Data excerpts

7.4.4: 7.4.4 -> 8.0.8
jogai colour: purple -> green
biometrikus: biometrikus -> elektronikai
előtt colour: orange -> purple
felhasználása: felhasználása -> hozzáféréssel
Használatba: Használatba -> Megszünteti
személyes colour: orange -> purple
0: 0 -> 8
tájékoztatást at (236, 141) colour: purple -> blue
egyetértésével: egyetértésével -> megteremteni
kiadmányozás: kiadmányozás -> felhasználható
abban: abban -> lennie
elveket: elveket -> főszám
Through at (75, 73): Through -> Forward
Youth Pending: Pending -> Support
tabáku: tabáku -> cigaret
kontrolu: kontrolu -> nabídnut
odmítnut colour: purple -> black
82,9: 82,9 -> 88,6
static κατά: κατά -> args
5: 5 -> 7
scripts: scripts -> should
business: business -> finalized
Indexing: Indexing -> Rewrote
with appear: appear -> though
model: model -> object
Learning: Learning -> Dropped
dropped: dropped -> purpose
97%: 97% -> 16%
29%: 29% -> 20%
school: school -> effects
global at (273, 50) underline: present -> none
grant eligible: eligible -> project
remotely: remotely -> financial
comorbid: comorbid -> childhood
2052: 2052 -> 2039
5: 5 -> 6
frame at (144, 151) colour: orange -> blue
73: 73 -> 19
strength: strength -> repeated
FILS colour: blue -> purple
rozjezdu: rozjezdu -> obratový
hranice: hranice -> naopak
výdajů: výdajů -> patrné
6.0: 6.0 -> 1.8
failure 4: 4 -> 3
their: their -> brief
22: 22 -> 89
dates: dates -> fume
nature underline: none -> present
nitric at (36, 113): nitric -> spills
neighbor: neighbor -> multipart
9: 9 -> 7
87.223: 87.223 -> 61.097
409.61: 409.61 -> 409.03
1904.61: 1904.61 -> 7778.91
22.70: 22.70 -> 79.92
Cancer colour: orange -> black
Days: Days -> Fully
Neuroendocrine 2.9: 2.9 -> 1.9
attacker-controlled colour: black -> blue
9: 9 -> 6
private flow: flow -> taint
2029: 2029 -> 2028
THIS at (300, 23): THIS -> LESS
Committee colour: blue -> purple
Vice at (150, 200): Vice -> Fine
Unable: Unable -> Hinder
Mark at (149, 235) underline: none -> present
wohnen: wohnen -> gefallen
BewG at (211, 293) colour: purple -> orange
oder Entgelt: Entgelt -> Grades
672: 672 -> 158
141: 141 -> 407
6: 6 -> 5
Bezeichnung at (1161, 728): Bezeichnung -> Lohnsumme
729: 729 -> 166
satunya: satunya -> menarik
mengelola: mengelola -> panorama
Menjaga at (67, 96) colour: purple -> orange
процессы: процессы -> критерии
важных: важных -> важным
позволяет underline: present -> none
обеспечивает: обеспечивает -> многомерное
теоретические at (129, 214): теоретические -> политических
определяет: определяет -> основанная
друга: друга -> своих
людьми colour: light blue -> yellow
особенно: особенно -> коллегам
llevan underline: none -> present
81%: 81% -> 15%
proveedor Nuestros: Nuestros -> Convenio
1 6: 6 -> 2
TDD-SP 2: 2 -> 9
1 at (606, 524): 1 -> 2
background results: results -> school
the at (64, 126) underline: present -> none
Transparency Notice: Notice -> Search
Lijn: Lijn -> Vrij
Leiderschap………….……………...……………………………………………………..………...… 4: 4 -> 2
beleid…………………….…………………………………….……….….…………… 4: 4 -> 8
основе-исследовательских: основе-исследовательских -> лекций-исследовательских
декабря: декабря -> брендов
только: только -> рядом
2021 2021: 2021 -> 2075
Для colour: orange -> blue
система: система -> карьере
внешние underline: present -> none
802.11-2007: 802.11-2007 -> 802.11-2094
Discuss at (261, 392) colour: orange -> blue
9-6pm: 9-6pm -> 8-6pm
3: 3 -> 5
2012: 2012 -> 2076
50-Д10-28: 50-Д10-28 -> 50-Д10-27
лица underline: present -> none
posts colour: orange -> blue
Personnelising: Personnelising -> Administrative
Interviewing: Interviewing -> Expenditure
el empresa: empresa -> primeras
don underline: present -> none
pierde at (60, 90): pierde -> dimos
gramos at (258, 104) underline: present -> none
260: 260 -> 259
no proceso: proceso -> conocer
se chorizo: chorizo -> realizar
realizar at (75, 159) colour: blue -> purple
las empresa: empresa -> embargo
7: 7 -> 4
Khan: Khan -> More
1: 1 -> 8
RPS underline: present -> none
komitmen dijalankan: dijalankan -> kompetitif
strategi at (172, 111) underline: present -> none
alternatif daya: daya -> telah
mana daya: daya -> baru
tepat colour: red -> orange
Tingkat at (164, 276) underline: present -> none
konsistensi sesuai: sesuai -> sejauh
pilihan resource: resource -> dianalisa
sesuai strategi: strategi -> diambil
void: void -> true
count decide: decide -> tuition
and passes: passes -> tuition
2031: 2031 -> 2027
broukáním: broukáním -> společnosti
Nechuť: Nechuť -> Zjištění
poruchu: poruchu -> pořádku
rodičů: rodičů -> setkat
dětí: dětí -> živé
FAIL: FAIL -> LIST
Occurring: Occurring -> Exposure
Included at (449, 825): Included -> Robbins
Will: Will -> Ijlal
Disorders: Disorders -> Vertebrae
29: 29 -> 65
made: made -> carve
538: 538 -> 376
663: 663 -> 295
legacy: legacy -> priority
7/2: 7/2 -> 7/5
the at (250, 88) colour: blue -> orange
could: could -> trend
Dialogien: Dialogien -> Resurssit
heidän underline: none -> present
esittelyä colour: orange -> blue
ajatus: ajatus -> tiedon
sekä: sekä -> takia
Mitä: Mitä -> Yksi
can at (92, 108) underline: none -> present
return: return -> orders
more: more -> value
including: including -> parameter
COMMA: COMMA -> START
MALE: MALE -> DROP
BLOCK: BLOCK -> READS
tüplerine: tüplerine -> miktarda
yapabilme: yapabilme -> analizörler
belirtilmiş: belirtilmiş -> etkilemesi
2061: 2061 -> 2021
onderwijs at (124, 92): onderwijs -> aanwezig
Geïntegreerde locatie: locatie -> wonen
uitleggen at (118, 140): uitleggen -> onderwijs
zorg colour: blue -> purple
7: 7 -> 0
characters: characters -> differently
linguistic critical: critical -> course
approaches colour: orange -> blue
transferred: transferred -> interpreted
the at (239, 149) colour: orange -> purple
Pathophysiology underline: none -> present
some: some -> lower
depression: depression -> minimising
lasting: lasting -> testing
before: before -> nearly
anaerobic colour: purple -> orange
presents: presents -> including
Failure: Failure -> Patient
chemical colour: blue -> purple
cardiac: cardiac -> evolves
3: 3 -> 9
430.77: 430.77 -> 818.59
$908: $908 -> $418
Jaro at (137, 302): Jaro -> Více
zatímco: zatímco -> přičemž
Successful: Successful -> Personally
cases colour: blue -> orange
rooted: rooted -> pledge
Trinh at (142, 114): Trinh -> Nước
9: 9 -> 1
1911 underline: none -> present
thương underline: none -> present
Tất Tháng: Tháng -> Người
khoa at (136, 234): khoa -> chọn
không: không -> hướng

▶ **THE TASK**
Locate each line in the records above that includes the word "sesuai" and copy those lines.

▶ **RESULT FOR THIS TASK**
konsistensi sesuai: sesuai -> sejauh
sesuai strategi: strategi -> diambil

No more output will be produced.